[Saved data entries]

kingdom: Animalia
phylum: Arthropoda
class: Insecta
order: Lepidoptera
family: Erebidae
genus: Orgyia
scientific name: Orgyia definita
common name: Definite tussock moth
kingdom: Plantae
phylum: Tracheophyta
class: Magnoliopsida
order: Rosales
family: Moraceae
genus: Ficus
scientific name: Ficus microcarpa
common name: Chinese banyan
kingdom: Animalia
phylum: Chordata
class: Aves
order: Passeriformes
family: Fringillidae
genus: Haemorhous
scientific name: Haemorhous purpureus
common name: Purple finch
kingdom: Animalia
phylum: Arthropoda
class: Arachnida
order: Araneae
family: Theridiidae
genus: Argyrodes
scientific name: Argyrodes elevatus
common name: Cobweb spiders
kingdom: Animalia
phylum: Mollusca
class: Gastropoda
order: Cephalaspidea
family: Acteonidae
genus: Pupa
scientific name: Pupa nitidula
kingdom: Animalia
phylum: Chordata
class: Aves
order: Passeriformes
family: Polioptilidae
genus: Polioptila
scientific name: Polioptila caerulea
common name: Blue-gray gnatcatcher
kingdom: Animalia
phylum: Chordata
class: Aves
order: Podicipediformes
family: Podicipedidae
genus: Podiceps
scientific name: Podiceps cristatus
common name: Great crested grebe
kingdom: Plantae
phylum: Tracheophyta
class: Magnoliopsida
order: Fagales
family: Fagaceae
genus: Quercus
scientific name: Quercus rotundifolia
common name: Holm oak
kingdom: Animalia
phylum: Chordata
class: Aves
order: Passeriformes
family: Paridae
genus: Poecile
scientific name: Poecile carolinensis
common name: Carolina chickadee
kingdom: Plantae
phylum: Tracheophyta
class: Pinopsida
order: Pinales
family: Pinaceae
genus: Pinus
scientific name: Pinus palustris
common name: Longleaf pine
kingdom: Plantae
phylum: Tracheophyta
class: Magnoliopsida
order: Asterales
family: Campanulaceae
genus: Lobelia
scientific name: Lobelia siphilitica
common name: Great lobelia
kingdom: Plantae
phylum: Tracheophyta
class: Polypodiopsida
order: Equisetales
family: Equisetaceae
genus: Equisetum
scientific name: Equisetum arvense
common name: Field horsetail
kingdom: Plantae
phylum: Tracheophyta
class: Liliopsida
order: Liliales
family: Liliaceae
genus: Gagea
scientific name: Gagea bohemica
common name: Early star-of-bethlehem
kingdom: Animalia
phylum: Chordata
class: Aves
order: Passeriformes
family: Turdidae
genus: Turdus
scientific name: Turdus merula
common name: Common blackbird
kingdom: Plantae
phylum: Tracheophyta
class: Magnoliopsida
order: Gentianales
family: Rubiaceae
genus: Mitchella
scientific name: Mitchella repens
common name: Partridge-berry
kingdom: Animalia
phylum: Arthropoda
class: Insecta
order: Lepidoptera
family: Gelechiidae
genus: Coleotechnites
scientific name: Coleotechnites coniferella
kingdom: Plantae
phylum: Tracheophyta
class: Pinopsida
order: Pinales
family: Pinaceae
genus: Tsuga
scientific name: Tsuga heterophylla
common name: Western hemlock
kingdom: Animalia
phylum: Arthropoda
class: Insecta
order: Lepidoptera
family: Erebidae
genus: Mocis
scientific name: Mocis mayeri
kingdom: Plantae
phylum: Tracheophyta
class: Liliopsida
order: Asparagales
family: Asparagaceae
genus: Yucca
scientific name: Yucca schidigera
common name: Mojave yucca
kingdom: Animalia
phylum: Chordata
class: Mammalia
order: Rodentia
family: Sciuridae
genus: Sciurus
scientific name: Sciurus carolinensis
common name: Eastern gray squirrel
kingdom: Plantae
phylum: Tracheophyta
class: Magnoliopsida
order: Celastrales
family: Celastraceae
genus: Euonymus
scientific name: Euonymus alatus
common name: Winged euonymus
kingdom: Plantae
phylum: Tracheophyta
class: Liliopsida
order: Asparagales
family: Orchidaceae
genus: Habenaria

Set problem:
Please output everything from the line containing "scientific name: Equisetum arvense" down to the line containing "scientific name: Mitchella repens", both included, with each line reproduced exactly.

Solution to this task:
scientific name: Equisetum arvense
common name: Field horsetail
kingdom: Plantae
phylum: Tracheophyta
class: Liliopsida
order: Liliales
family: Liliaceae
genus: Gagea
scientific name: Gagea bohemica
common name: Early star-of-bethlehem
kingdom: Animalia
phylum: Chordata
class: Aves
order: Passeriformes
family: Turdidae
genus: Turdus
scientific name: Turdus merula
common name: Common blackbird
kingdom: Plantae
phylum: Tracheophyta
class: Magnoliopsida
order: Gentianales
family: Rubiaceae
genus: Mitchella
scientific name: Mitchella repens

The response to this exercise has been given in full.